第8回 大晦日のライオンキング

大晦日に、ライオンキングを見に行った。
〔さらに「いい家」をもとめて〕の著者である久保田紀子さんに誘われて。
メンバーは、私と家内と久保田さんの娘と息子の5人であった。
キングが息子に、後継者となるべき心構えを語って聞かせるシーンがあった。
父の姿は、堂々として、美しくもたくましい。
私は4人の男の子を育てたのだが、あのような姿を見せたことがあっただろうか?
久保田さんの息子は、早くに父親を亡くしている。椅子から乗り出すようにして、ライオンキングの話に聞き入っていた。きっと彼の心には、キングの父親としての思いやり、優しさが焼付いたことだろう。
それにしても、ステージの役者さんたちは、今日も一切の手抜きを見せず、目一杯エネルギーを発散しつくしてくれた。
浅利慶太さんの舞台の魅力は、いつでもそうなのだが、入場料にたっぷり見合って、さらに何べんでも見に来たいと思わせるところにあると思う。
私は、手を抜かず、手を省かず、手を掛け、手を尽くす精一杯を、楽しく見せるものに感動する。
感動がエネルギーの源泉だ。
掛けた予算にたっぷりと見合う「いい家」を、新年も精一杯心を込めて造ろうと誓った。
2003年12月31日
松井 修三
その夜、久保田さんからこんなメールをいただいた。

━━━━━━━━━━

設問:
1. 本文抜粋について、次の問いに答えよ。
(a) 大晦日のライオンキング観劇は、誰に誘われて行ったものか。
(b) 筆者は何人の男の子を育てたか。
(c) 筆者は新年に向けて何を誓ったか。
2. 本文抜粋の最後の一文の直後から、続きを書き継ぐこと。

━━━━━━━━━━

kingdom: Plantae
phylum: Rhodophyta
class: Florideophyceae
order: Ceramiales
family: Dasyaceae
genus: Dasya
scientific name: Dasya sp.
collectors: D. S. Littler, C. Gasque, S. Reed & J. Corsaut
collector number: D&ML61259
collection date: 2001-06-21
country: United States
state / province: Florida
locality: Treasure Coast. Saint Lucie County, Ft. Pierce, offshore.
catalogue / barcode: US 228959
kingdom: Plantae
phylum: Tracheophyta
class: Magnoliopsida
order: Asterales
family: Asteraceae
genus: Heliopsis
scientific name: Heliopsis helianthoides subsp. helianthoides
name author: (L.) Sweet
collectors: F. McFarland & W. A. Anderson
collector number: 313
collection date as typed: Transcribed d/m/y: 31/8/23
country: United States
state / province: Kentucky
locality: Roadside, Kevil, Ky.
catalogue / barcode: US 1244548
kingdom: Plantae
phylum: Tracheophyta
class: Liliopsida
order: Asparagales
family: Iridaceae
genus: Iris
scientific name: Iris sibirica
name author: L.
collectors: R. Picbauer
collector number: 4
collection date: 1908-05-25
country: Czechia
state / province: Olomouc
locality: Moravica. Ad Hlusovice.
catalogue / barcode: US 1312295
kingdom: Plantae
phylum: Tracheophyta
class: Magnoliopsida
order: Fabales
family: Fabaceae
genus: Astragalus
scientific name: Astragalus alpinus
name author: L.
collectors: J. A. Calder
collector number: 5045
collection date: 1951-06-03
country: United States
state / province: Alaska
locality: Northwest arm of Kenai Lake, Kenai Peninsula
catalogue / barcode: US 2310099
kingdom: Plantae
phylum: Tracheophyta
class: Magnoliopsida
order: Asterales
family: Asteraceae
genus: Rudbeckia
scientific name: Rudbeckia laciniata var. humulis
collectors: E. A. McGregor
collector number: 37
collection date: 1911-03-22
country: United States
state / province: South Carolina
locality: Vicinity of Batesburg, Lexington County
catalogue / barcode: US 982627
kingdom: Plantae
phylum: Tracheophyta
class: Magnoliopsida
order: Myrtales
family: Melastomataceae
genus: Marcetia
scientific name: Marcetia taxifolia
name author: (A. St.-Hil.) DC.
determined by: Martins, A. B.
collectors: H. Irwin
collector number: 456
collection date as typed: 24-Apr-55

━━━━━━━━━━

解答:
1.
(a) 〔さらに「いい家」をもとめて〕の著者である久保田紀子さん。
(b) 4人。
(c) 掛けた予算にたっぷりと見合う「いい家」を、精一杯心を込めて造ること。

2.
ライオンキングを見るのは3回目ですが、
小猿が歌いだしてまもなく、全身が総毛立ちました。
梅干を口に含んだ時のように、
口の奥がしびれて、泣き出しそうになりました。
そしてまた、命の讃歌に酔いしれました。
ライオンキングは12月30日で5年目です。
松井さんの本も新年2月の10日で5年目ですね。
ライオンキングは何べんも見たくなる。
いい家が欲しいも何べんも読みたくなります。
舞台の上にも、本の内容にも、共にすごいものがあります。
5年間の長きにわたって、お客様から支持されるだけのものがあります。
センチメンタルな表現と笑われるかもしれませんが、
ライオンキングが命の讃歌なら、
「いい家が欲しい」は、幸せの器の讃歌だと思います。
「いい家」を造りたい、その思い一筋に掛ける松井さんの生き様に新年も光が当たりますことを心から願っています。